**Supplied data**
= = = = =

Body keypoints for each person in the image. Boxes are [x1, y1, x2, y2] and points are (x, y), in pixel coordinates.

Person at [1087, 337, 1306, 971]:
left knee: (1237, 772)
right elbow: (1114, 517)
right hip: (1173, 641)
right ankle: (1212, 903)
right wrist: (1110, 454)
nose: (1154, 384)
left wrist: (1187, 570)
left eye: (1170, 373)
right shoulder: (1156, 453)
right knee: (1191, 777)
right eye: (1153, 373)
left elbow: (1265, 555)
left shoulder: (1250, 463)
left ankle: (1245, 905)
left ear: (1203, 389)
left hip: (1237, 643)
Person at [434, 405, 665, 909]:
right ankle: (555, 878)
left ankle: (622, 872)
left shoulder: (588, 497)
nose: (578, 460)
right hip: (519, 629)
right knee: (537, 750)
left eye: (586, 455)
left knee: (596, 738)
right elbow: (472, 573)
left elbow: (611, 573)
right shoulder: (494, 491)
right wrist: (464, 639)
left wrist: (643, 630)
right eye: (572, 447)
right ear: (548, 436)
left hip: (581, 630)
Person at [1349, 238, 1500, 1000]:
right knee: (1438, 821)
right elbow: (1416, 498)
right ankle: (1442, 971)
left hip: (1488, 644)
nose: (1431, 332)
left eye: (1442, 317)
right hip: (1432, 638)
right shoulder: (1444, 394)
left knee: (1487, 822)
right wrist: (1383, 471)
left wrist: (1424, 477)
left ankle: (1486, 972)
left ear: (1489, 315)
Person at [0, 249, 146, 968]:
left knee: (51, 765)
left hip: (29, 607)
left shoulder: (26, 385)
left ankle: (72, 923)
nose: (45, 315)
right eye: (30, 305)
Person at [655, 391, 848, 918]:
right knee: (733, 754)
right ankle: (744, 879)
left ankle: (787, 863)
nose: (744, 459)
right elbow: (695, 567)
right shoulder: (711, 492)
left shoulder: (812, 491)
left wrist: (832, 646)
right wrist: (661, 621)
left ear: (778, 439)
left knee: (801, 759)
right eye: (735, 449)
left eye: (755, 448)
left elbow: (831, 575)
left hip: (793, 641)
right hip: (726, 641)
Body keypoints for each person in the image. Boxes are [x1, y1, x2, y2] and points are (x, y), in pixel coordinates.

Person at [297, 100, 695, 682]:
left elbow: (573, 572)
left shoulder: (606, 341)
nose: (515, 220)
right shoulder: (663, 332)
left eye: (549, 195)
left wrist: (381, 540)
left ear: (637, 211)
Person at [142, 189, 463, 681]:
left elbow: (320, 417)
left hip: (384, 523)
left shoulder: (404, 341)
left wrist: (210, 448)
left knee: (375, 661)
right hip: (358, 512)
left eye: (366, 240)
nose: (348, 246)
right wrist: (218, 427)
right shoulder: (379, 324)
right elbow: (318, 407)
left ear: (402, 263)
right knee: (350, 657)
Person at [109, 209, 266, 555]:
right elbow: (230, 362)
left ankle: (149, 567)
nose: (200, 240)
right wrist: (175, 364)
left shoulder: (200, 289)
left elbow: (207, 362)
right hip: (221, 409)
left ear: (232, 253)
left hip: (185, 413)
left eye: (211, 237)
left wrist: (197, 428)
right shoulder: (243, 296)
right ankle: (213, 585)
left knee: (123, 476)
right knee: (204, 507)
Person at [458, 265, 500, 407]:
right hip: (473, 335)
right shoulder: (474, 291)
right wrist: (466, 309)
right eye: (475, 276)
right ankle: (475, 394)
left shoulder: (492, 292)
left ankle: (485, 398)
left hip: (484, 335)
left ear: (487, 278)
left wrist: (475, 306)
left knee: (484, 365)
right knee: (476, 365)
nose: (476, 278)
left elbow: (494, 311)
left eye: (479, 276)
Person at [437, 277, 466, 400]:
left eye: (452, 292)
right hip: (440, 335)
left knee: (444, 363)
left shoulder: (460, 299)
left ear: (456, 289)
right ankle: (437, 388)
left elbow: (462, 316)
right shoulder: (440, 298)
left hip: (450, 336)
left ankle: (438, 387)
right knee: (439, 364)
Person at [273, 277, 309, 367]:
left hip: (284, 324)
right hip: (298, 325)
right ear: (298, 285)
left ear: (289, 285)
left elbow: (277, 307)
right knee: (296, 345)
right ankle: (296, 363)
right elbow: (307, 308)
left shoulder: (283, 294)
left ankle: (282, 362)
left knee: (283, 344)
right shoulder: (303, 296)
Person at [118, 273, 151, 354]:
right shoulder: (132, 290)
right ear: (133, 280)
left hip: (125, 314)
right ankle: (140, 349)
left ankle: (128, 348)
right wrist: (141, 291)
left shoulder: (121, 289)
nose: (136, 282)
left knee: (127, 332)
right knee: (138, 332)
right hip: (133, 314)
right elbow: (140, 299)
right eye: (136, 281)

= = = = =

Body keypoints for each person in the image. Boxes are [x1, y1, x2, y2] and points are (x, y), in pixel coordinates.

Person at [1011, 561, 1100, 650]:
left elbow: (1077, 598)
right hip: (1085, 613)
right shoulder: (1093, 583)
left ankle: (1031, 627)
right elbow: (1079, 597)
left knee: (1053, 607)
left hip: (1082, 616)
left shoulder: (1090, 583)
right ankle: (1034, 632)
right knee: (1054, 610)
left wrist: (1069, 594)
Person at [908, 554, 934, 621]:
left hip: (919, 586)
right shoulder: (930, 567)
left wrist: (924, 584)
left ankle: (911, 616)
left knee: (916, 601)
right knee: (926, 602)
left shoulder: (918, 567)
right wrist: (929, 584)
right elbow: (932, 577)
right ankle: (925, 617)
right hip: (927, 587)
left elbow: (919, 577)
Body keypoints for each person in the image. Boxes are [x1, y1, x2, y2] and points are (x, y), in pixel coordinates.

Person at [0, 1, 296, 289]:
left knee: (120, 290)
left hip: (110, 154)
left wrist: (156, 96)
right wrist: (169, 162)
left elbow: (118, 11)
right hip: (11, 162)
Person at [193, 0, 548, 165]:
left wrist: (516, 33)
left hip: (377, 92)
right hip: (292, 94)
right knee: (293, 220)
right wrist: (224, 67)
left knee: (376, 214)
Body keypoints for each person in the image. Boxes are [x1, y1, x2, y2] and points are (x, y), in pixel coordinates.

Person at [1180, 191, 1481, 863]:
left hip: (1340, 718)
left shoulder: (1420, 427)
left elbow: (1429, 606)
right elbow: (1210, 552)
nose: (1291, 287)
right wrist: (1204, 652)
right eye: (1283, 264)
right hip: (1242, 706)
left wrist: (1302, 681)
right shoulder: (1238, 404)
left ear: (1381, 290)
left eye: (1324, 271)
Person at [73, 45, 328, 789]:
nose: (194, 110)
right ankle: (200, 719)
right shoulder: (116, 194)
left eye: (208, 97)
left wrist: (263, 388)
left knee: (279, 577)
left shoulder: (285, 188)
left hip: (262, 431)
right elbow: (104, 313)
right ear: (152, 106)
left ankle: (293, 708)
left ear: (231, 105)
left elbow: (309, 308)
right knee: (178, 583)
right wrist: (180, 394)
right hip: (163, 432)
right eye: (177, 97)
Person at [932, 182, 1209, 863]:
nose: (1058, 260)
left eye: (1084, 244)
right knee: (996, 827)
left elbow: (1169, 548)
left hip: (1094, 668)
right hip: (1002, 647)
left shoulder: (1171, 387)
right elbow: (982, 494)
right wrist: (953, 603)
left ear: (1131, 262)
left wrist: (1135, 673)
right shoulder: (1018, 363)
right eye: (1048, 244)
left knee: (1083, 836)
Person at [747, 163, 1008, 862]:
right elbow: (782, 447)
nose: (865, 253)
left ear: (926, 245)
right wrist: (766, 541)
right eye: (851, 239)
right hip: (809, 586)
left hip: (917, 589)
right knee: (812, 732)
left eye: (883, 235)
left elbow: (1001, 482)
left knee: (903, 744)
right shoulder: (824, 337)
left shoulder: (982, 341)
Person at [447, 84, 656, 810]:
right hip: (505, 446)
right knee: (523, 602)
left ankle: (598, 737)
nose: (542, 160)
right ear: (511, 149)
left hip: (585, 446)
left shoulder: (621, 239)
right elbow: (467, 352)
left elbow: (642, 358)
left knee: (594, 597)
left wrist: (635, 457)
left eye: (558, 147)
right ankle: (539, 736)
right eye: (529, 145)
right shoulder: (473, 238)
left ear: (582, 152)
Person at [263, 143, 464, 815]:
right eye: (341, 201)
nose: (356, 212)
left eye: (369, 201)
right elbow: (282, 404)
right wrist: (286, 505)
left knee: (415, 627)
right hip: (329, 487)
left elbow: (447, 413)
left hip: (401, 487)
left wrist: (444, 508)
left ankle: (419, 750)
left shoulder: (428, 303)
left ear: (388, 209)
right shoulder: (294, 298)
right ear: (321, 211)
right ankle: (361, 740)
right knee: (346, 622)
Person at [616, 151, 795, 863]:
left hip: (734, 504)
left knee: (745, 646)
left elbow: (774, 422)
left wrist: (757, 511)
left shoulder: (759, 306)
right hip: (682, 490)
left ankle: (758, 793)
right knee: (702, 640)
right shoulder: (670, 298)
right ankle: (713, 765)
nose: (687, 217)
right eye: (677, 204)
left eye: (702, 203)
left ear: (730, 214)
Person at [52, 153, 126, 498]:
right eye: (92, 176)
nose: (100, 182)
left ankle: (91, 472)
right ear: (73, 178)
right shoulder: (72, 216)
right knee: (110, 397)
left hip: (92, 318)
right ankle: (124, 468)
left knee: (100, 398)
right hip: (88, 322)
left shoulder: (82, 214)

= = = = =

Could you repeat exactly the lines in the listing above from the one with "left eye: (479, 276)" down to the one with "left knee: (127, 332)"? Include both of those lines.

**Task response**
left eye: (479, 276)
Person at [437, 277, 466, 400]:
left eye: (452, 292)
right hip: (440, 335)
left knee: (444, 363)
left shoulder: (460, 299)
left ear: (456, 289)
right ankle: (437, 388)
left elbow: (462, 316)
right shoulder: (440, 298)
left hip: (450, 336)
left ankle: (438, 387)
right knee: (439, 364)
Person at [273, 277, 309, 367]:
left hip: (284, 324)
right hip: (298, 325)
right ear: (298, 285)
left ear: (289, 285)
left elbow: (277, 307)
right knee: (296, 345)
right ankle: (296, 363)
right elbow: (307, 308)
left shoulder: (283, 294)
left ankle: (282, 362)
left knee: (283, 344)
right shoulder: (303, 296)
Person at [118, 273, 151, 354]:
right shoulder: (132, 290)
right ear: (133, 280)
left hip: (125, 314)
right ankle: (140, 349)
left ankle: (128, 348)
right wrist: (141, 291)
left shoulder: (121, 289)
nose: (136, 282)
left knee: (127, 332)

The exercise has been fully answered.